A volte le voci narranti sono sei, a volte solo tre, a volte una, in un intreccio capace di riportarci al ritmo del viaggiare e alla dissonanza stessa della vita. Allora il viaggio si anima di mercati pieni di macchine inutili, di spezie e di misurazioni impossibili, di fantasmi e giri intorno al mondo. Un viaggio fatto di imprevisti, come deve essere, e di incontri come quello con John Cage e la sua celebre composizione “4.33” del 1952.
La drammaturgia nasce dalla raccolta di suggestioni, e viene costruita per un pubblico in cammino e alla scoperta: una esplorazione nell’immaginario collettivo in cui poterci in qualche modo ritrovare tutti.
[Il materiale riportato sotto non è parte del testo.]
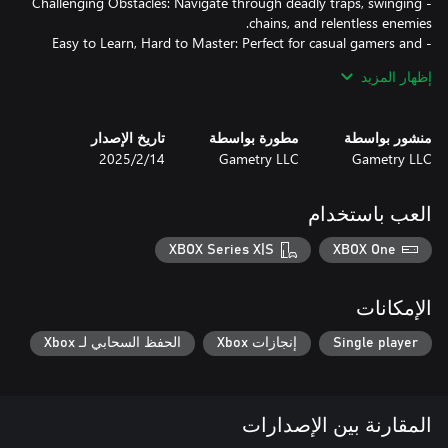
- Challenging Obstacles: Navigate through deadly traps, swinging
- Easy to Learn, Hard to Master: Perfect for casual gamers and
hardcore platforming fans alike.
إظهار المزيد
منشور بواسطة
مطورة بواسطة
تاريخ الإصدار
Gametry LLC
Gametry LLC
14‏/2‏/2025
العب باستخدام
XBOX Series X|S
XBOX One
الإمكانات
Single player
إنجازات Xbox
الحفظ السحابي لـ Xbox
المقارنة بين الإصدارات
E in grado sicuramente di farci viaggiare, ognuno nella propria testa, con il proprio bagaglio di pensieri ed esperienze.
“Io zitto zitto m’imbarco. E non c’è niente di strano. Se soltanto lo sapessero, prima o poi quasi tutti nutrono, ciascuno a modo suo, su per giù gli stessi miei sentimenti per l’oceano”.

E allora che si parta.

Attraverso le colline del Monferrato e le sue vigne seguiamo Faber Teater in questo viaggio fatto di incontri e di suoni.
Ci muoviamo provando a comprendere insieme quale è il nostro passo, quale sia il nostro cammino e come il nostro corpo reagisca al movimento, al suono, allo spazio che sta attorno a noi.
“Andante” è strumento per gli spettatori, ci mette in gioco nello scegliere quale fonte sonora seguire all’interno di un corale intreccio di voci che si inseguono e rincorrono. Incontriamo i tarli musicali come fantasmi che cantano nella nostra testa. Ritorniamo alle nostre partenze e ai nostri ritorni. Ripassiamo il tempo in cui uscire non era possibile e ci troviamo a muovere le gambe a tempo, ad aver voglia a tratti di danzare.
Piccole tappe ci portano a scoprire ogni volta una nuova storia. Noi spettatori, tutti insieme oppure divisi in piccoli gruppi. Vorremmo poter ascoltarle tutte le storie. Sappiamo di non poterlo fare, e anche questo fa parte dell’esperienza di un viaggio, in cui non si può sempre riuscire a vedere tutto.
Ci troviamo in silenzio ad essere noi “4.33”. Sullo spartito il celebre compositore ha dato indicazione agli esecutori di non suonare nulla. E così rimaniamo in silenzio. Siamo noi gli esecutori. In un silenzio che in realtà non esiste, perché interrotto da tutti i suoni attorno a noi. Quel silenzio che l’artista americano non era riuscito a trovare nemmeno in una camera anecoica.
Attorno a noi la composizione musicale si crea piano piano con il rumore del vento, il canto degli uccelli, gli aerei che passano e le voci di chi cammina sul sentiero. Sguardi. Ascolto. Silenzio.

“Andante” è un lavoro site specific che si nutre dello spazio e dello spettatore restituendo quella meraviglia che troppo spesso ci neghiamo.
“Crediamo nel momento spettacolare come intenso scambio di percezioni, emozioni, energie, “storie” con gli spettatori, nei luoghi, spesso non convenzionali, che ci ospitano”: così si può leggere sul sito di Faber Teater. E gli sguardi sereni e sorridenti ne sono una prova. Come gli applausi.
“Andante” è un’esperienza, e come in tutte le esperienze l’importante è mettersi in ascolto e partire, lasciandosi attraversare.